Trump’s Ballroom Fantasy Gets Brutal Reality Check in New Poll — And It’s Not Even Close

Staff Writer
President Donald Trump shows an image of his planned ballroom in the Oval Office of the White House in Washington, DC, on October 22, 2025. (Archive photo)

Donald Trump’s obsession with a flashy new White House ballroom is landing exactly where most of his polling has been trending lately: underwater, unpopular, and not moving.

According to CNN data analyst Harry Enten, Americans are simply not buying it, and they haven’t changed their minds since October. The numbers are stubborn in a way that even Trump’s usual spin machine can’t quite dance around.

Enten broke it down bluntly on air: “This ballroom is, simply put, unpopular,”

The polling shows 56% of Americans oppose the project, while only 28% support it. That gap hasn’t budged in months — which, in polling terms, is basically a frozen lake.

The proposal itself has already taken on a strange life of its own. Trump previously claimed the ballroom would be paid for through private donations, but now Senate Republicans are reportedly floating the idea of spending up to $1 billion in taxpayer money for security-related costs tied to the project.

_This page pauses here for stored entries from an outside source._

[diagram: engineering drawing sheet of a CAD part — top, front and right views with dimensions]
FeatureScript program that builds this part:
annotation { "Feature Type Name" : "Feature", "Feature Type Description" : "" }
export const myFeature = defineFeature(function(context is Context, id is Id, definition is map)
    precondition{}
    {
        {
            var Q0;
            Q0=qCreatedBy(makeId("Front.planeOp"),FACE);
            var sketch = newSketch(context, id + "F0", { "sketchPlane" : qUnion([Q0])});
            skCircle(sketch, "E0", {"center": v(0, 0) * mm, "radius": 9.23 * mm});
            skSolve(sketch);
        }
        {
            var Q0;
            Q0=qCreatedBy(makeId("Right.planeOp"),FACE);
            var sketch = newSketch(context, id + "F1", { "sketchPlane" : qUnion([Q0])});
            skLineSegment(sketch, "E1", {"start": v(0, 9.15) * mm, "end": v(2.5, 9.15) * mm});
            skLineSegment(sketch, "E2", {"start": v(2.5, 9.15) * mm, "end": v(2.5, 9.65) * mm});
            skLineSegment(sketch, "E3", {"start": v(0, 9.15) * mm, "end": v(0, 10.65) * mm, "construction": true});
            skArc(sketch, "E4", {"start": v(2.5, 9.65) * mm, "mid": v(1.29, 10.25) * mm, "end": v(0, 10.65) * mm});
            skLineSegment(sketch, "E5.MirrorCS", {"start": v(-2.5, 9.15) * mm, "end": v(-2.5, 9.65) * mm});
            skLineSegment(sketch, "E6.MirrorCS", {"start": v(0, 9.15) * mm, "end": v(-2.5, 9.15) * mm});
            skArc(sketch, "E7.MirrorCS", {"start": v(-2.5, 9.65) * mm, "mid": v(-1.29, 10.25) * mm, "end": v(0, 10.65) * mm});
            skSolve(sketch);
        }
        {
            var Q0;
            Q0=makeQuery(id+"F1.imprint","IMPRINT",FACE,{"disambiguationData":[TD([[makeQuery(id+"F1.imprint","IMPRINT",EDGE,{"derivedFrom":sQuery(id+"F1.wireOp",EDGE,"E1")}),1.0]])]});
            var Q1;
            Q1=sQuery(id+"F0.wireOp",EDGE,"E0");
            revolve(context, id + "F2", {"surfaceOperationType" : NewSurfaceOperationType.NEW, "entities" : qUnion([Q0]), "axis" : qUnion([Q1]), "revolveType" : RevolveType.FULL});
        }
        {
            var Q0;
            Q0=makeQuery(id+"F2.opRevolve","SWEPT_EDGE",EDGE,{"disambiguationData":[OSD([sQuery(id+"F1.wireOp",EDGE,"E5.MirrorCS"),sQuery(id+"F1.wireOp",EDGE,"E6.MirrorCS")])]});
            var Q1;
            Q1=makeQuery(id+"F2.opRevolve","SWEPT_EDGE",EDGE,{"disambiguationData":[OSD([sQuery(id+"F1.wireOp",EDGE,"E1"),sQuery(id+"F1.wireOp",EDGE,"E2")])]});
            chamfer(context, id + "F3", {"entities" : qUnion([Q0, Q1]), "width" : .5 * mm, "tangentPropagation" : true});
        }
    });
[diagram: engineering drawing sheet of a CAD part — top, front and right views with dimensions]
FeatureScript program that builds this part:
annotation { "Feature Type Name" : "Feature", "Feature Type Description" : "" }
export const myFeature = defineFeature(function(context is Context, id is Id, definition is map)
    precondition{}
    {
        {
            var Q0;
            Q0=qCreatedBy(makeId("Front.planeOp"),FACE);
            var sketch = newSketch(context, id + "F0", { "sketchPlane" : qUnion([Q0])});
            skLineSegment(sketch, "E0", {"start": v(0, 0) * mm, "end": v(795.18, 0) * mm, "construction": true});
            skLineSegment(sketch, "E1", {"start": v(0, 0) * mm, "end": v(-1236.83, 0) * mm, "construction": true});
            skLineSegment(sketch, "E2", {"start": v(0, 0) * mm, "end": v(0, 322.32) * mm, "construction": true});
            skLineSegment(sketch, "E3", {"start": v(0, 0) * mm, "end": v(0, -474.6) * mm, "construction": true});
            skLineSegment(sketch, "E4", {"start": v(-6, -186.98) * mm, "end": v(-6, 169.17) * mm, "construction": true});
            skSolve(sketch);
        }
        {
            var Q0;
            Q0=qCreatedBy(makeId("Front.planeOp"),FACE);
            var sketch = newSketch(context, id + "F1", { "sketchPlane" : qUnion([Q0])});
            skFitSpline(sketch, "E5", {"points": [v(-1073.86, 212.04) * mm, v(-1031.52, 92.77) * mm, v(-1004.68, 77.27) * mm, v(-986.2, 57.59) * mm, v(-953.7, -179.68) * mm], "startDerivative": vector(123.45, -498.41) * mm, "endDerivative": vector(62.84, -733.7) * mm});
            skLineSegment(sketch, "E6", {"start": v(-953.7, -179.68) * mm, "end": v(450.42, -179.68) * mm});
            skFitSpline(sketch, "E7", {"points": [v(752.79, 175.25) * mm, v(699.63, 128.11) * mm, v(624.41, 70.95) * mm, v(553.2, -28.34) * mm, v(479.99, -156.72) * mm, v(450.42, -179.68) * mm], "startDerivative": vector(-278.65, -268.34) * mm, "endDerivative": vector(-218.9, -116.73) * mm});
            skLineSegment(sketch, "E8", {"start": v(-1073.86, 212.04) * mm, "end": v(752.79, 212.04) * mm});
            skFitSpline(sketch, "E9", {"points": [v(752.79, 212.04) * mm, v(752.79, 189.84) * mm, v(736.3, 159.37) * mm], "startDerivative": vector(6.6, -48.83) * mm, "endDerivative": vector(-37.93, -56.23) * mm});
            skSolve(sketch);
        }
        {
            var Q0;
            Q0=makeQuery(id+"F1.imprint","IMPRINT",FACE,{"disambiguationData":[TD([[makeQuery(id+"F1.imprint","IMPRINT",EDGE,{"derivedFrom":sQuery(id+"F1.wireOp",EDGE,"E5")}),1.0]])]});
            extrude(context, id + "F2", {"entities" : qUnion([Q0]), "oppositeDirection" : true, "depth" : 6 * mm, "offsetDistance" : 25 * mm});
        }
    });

Because of course a ballroom somehow comes with a billion-dollar security bill.

When asked to put the 28% support figure into context, Enten delivered one of those comparisons that makes you double-check reality.

“Americans who support or believe in ghosts: that comes in at 39%.” How about telepathy? That comes in at 29%. And the new White House ballroom comes in below both of those at 28%.”

In other words: ghosts are polling higher than Trump’s ballroom. So is telepathy. The ballroom is losing to paranormal beliefs and basic mind-reading fantasies.

Enten didn’t sugarcoat the takeaway:

“The bottom line is this new White House ballroom is most certainly not popular,” He added that more Americans believe Trump is focusing on the wrong priorities — a sentiment reflected in broader polling showing 67% of respondents say exactly that. The same percentage also disapproves of his handling of government spending, which makes the idea of a billion-dollar ballroom even harder to sell.

At this point, the ballroom isn’t just unpopular. It’s becoming a kind of metaphor for the disconnect between Washington ambition and public patience — a luxury project that most Americans didn’t ask for, don’t want, and apparently rank below ghosts on their list of believable things.